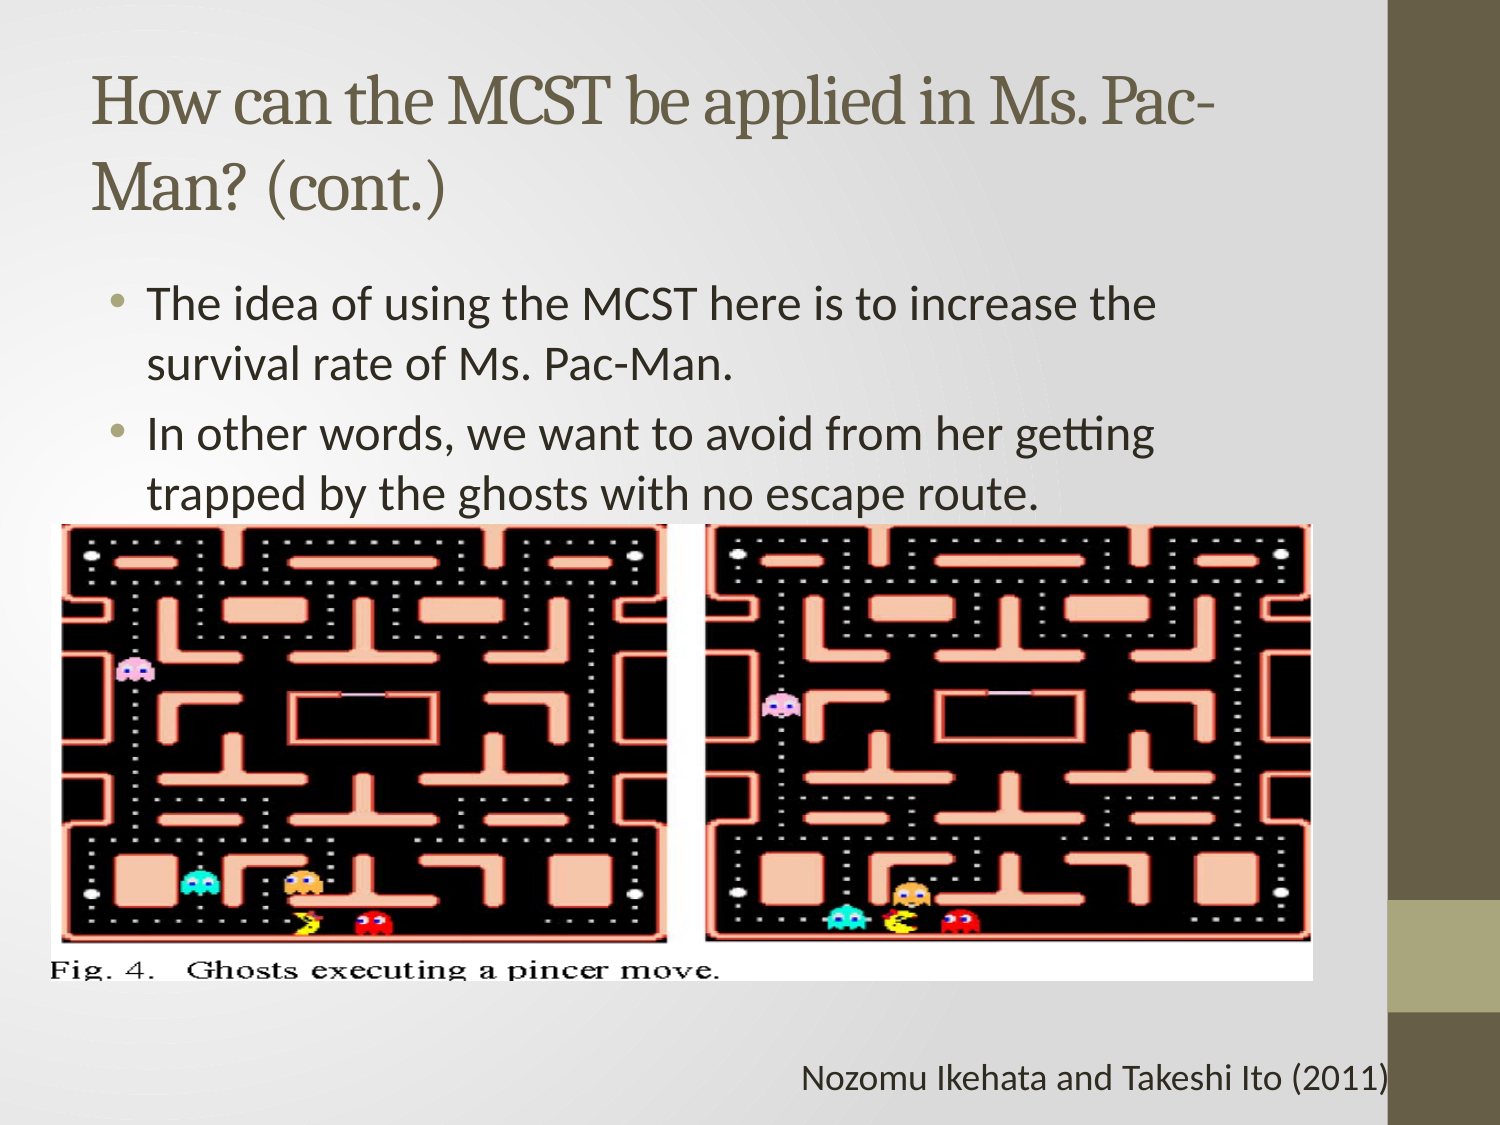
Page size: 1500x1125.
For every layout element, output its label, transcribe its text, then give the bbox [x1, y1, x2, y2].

text_box Nozomu Ikehata and Takeshi Ito (2011) [786, 1045, 1405, 1106]
picture [51, 524, 1313, 981]
title How can the MCST be applied in Ms. Pac-Man? (cont.) [75, 45, 1325, 233]
list The idea of using the MCST here is to increase the survival rate of Ms. Pac-Man. In other words, we want to avoid from her getting trapped by the ghosts with no escape route. [75, 262, 1325, 1076]
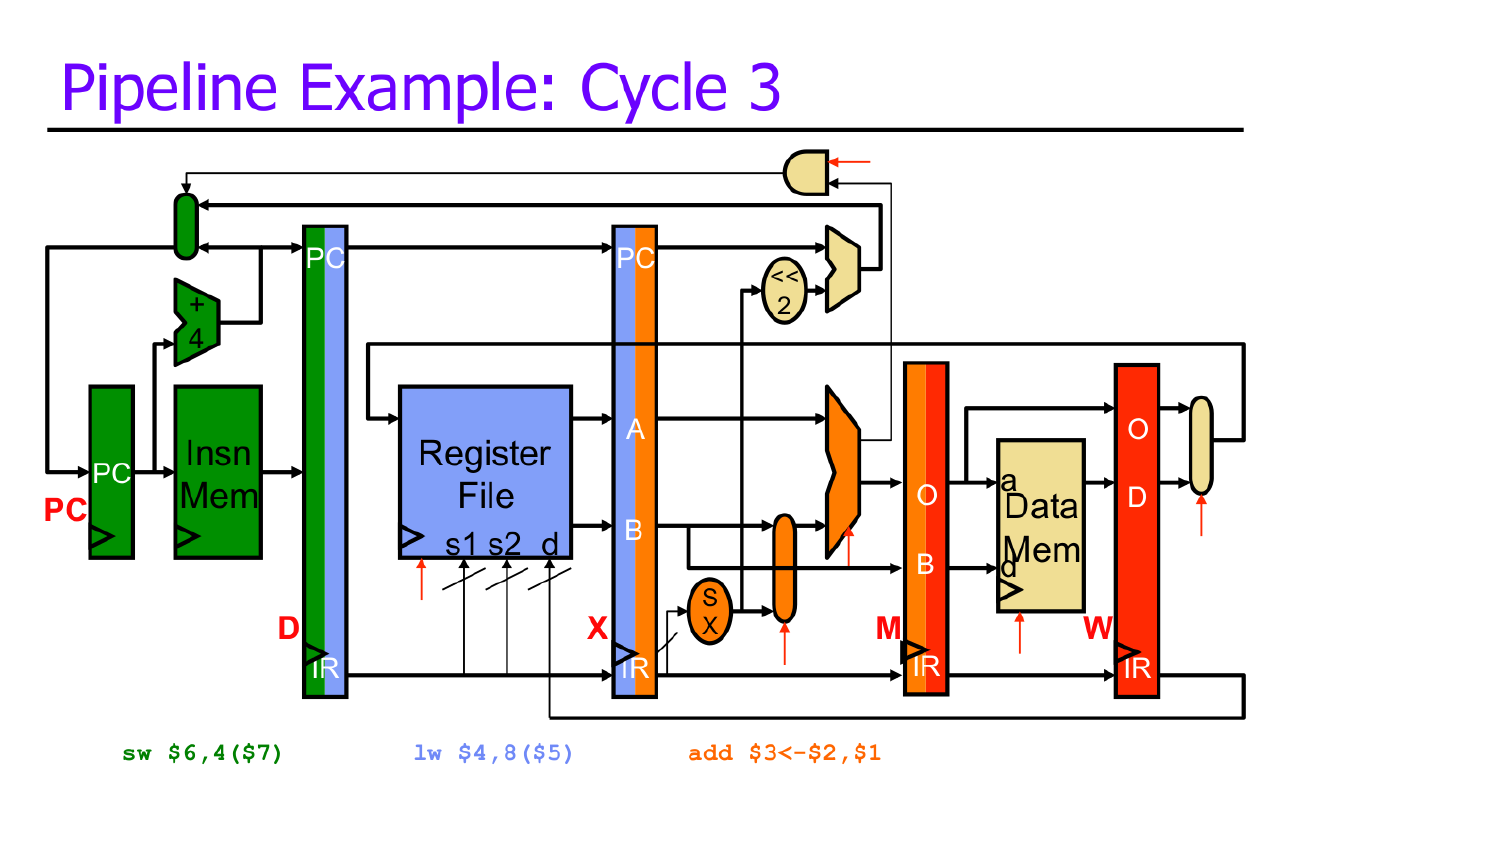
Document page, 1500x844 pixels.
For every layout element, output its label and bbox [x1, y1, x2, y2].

picture [24, 24, 1275, 819]
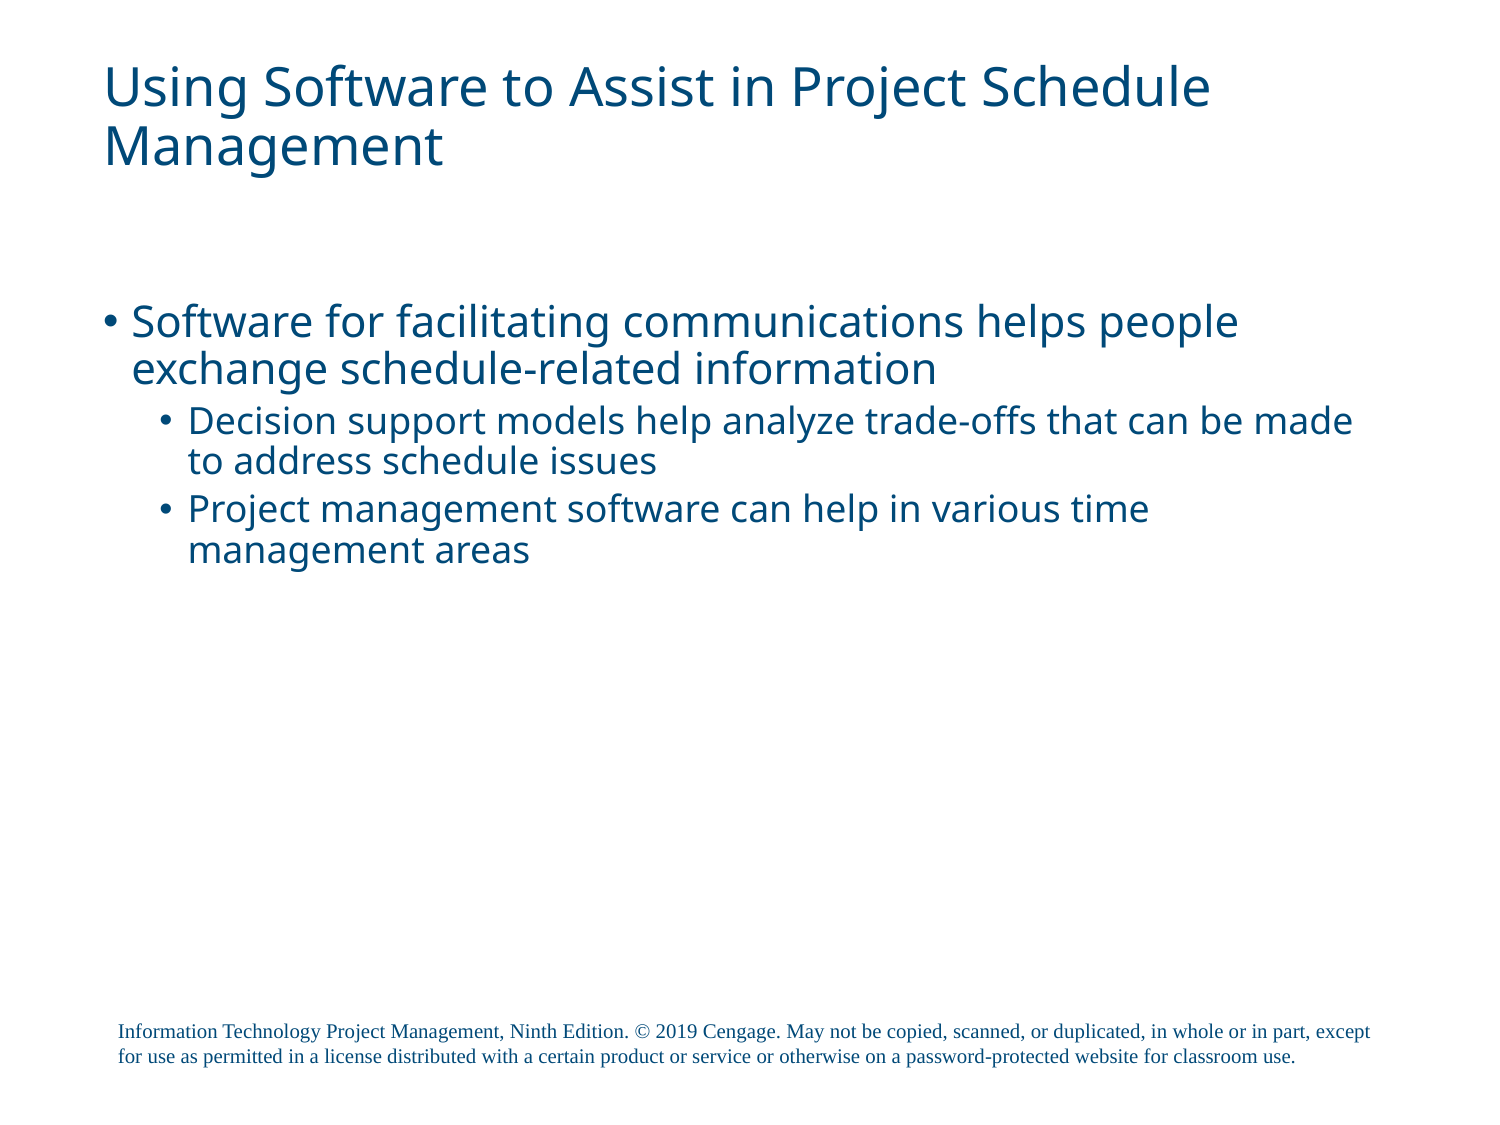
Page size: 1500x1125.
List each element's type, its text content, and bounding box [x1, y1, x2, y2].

list Software for facilitating communications helps people exchange schedule-related information Decision support models help analyze trade-offs that can be made to address schedule issues Project management software can help in various time management areas [103, 299, 1397, 1009]
footer Information Technology Project Management, Ninth Edition. © 2019 Cengage. May not be copied, scanned, or duplicated, in whole or in part, except for use as permitted in a license distributed with a certain product or service or otherwise on a password-protected website for classroom use. [103, 1009, 1397, 1070]
title Using Software to Assist in Project Schedule Management [103, 59, 1397, 278]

::::

What the task asks – From the line containing "For every layout element, output its label, transcribe" down to the last line of the entries above, retype each line exactly as it stands, but skip the pictures.

Expected answer –
For every layout element, output its label, transcribe its text, then give the bbox [x1, y1, x2, y2].

text_box Nozomu Ikehata and Takeshi Ito (2011) [786, 1045, 1405, 1106]
picture [51, 524, 1313, 981]
title How can the MCST be applied in Ms. Pac-Man? (cont.) [75, 45, 1325, 233]
list The idea of using the MCST here is to increase the survival rate of Ms. Pac-Man. In other words, we want to avoid from her getting trapped by the ghosts with no escape route. [75, 262, 1325, 1076]
Document page, 1500x844 pixels.
For every layout element, output its label and bbox [x1, y1, x2, y2].

picture [24, 24, 1275, 819]
Page size: 1500x1125.
List each element's type, its text content, and bounding box [x1, y1, x2, y2].

list Software for facilitating communications helps people exchange schedule-related information Decision support models help analyze trade-offs that can be made to address schedule issues Project management software can help in various time management areas [103, 299, 1397, 1009]
footer Information Technology Project Management, Ninth Edition. © 2019 Cengage. May not be copied, scanned, or duplicated, in whole or in part, except for use as permitted in a license distributed with a certain product or service or otherwise on a password-protected website for classroom use. [103, 1009, 1397, 1070]
title Using Software to Assist in Project Schedule Management [103, 59, 1397, 278]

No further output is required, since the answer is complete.